■ **EXERCISE OBJECTIVE**: Given the records below, transcribe each of them exactly.

■ **DATASET RECORDS**:
<<<<

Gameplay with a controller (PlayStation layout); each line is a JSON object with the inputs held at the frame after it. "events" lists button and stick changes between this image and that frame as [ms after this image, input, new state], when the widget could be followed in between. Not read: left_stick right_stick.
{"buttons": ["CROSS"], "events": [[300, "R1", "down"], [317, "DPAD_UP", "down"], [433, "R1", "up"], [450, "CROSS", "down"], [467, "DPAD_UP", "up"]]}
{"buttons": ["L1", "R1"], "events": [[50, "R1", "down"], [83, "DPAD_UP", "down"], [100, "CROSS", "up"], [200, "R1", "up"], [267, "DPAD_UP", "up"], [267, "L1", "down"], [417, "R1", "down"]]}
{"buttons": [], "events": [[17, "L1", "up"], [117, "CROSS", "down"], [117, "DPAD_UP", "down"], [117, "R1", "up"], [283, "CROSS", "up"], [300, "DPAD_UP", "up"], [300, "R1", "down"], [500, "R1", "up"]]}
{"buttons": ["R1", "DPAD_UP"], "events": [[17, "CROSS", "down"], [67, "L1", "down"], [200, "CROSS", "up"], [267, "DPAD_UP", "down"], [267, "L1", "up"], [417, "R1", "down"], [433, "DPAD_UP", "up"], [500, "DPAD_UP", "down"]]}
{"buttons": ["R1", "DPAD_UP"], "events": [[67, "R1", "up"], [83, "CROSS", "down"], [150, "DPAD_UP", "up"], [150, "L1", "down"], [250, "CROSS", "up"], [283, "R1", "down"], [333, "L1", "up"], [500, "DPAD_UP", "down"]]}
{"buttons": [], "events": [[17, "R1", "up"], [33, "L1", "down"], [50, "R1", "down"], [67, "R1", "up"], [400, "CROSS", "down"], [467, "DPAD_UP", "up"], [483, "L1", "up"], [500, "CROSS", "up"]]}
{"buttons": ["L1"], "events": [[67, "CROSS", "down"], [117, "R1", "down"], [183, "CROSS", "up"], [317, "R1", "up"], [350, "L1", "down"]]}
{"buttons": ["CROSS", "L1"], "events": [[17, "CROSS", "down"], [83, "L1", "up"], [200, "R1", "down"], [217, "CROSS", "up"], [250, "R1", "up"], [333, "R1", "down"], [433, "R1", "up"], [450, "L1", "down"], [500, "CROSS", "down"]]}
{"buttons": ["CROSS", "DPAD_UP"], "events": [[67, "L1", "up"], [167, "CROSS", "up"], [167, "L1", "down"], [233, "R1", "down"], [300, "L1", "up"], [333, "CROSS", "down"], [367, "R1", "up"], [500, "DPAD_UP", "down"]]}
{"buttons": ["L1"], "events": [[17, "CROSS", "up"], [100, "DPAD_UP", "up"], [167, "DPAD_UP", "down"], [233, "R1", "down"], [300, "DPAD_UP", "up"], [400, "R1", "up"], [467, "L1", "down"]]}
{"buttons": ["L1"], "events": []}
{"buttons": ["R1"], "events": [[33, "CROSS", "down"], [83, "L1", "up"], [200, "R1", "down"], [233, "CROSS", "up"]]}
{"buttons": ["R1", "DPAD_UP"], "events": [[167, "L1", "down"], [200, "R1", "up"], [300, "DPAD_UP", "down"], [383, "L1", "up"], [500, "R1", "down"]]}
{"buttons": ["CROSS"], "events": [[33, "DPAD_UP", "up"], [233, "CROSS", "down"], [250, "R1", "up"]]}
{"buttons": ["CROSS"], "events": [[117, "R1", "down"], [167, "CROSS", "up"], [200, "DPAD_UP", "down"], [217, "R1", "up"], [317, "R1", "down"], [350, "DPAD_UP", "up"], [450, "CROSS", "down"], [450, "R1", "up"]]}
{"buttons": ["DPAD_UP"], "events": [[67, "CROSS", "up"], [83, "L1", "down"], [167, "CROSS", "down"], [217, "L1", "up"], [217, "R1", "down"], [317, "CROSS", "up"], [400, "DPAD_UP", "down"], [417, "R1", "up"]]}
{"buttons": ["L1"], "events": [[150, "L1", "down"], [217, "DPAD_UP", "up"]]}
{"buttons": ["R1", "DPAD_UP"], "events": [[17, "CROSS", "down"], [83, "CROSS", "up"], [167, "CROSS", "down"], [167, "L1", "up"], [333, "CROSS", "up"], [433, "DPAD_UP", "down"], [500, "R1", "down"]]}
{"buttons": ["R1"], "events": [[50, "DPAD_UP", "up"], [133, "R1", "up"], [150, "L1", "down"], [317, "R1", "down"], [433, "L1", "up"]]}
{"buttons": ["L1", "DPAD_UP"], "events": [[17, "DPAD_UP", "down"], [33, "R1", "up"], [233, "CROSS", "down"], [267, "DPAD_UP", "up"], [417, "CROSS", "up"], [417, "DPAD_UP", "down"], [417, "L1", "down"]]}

>>>>

■ **TASK RESPONSE**:
Gameplay with a controller (PlayStation layout); each line is a JSON object with the inputs held at the frame after it. "events" lists button and stick changes between this image and that frame as [ms after this image, input, new state], when the widget could be followed in between. Not read: left_stick right_stick.
{"buttons": ["CROSS"], "events": [[300, "R1", "down"], [317, "DPAD_UP", "down"], [433, "R1", "up"], [450, "CROSS", "down"], [467, "DPAD_UP", "up"]]}
{"buttons": ["L1", "R1"], "events": [[50, "R1", "down"], [83, "DPAD_UP", "down"], [100, "CROSS", "up"], [200, "R1", "up"], [267, "DPAD_UP", "up"], [267, "L1", "down"], [417, "R1", "down"]]}
{"buttons": [], "events": [[17, "L1", "up"], [117, "CROSS", "down"], [117, "DPAD_UP", "down"], [117, "R1", "up"], [283, "CROSS", "up"], [300, "DPAD_UP", "up"], [300, "R1", "down"], [500, "R1", "up"]]}
{"buttons": ["R1", "DPAD_UP"], "events": [[17, "CROSS", "down"], [67, "L1", "down"], [200, "CROSS", "up"], [267, "DPAD_UP", "down"], [267, "L1", "up"], [417, "R1", "down"], [433, "DPAD_UP", "up"], [500, "DPAD_UP", "down"]]}
{"buttons": ["R1", "DPAD_UP"], "events": [[67, "R1", "up"], [83, "CROSS", "down"], [150, "DPAD_UP", "up"], [150, "L1", "down"], [250, "CROSS", "up"], [283, "R1", "down"], [333, "L1", "up"], [500, "DPAD_UP", "down"]]}
{"buttons": [], "events": [[17, "R1", "up"], [33, "L1", "down"], [50, "R1", "down"], [67, "R1", "up"], [400, "CROSS", "down"], [467, "DPAD_UP", "up"], [483, "L1", "up"], [500, "CROSS", "up"]]}
{"buttons": ["L1"], "events": [[67, "CROSS", "down"], [117, "R1", "down"], [183, "CROSS", "up"], [317, "R1", "up"], [350, "L1", "down"]]}
{"buttons": ["CROSS", "L1"], "events": [[17, "CROSS", "down"], [83, "L1", "up"], [200, "R1", "down"], [217, "CROSS", "up"], [250, "R1", "up"], [333, "R1", "down"], [433, "R1", "up"], [450, "L1", "down"], [500, "CROSS", "down"]]}
{"buttons": ["CROSS", "DPAD_UP"], "events": [[67, "L1", "up"], [167, "CROSS", "up"], [167, "L1", "down"], [233, "R1", "down"], [300, "L1", "up"], [333, "CROSS", "down"], [367, "R1", "up"], [500, "DPAD_UP", "down"]]}
{"buttons": ["L1"], "events": [[17, "CROSS", "up"], [100, "DPAD_UP", "up"], [167, "DPAD_UP", "down"], [233, "R1", "down"], [300, "DPAD_UP", "up"], [400, "R1", "up"], [467, "L1", "down"]]}
{"buttons": ["L1"], "events": []}
{"buttons": ["R1"], "events": [[33, "CROSS", "down"], [83, "L1", "up"], [200, "R1", "down"], [233, "CROSS", "up"]]}
{"buttons": ["R1", "DPAD_UP"], "events": [[167, "L1", "down"], [200, "R1", "up"], [300, "DPAD_UP", "down"], [383, "L1", "up"], [500, "R1", "down"]]}
{"buttons": ["CROSS"], "events": [[33, "DPAD_UP", "up"], [233, "CROSS", "down"], [250, "R1", "up"]]}
{"buttons": ["CROSS"], "events": [[117, "R1", "down"], [167, "CROSS", "up"], [200, "DPAD_UP", "down"], [217, "R1", "up"], [317, "R1", "down"], [350, "DPAD_UP", "up"], [450, "CROSS", "down"], [450, "R1", "up"]]}
{"buttons": ["DPAD_UP"], "events": [[67, "CROSS", "up"], [83, "L1", "down"], [167, "CROSS", "down"], [217, "L1", "up"], [217, "R1", "down"], [317, "CROSS", "up"], [400, "DPAD_UP", "down"], [417, "R1", "up"]]}
{"buttons": ["L1"], "events": [[150, "L1", "down"], [217, "DPAD_UP", "up"]]}
{"buttons": ["R1", "DPAD_UP"], "events": [[17, "CROSS", "down"], [83, "CROSS", "up"], [167, "CROSS", "down"], [167, "L1", "up"], [333, "CROSS", "up"], [433, "DPAD_UP", "down"], [500, "R1", "down"]]}
{"buttons": ["R1"], "events": [[50, "DPAD_UP", "up"], [133, "R1", "up"], [150, "L1", "down"], [317, "R1", "down"], [433, "L1", "up"]]}
{"buttons": ["L1", "DPAD_UP"], "events": [[17, "DPAD_UP", "down"], [33, "R1", "up"], [233, "CROSS", "down"], [267, "DPAD_UP", "up"], [417, "CROSS", "up"], [417, "DPAD_UP", "down"], [417, "L1", "down"]]}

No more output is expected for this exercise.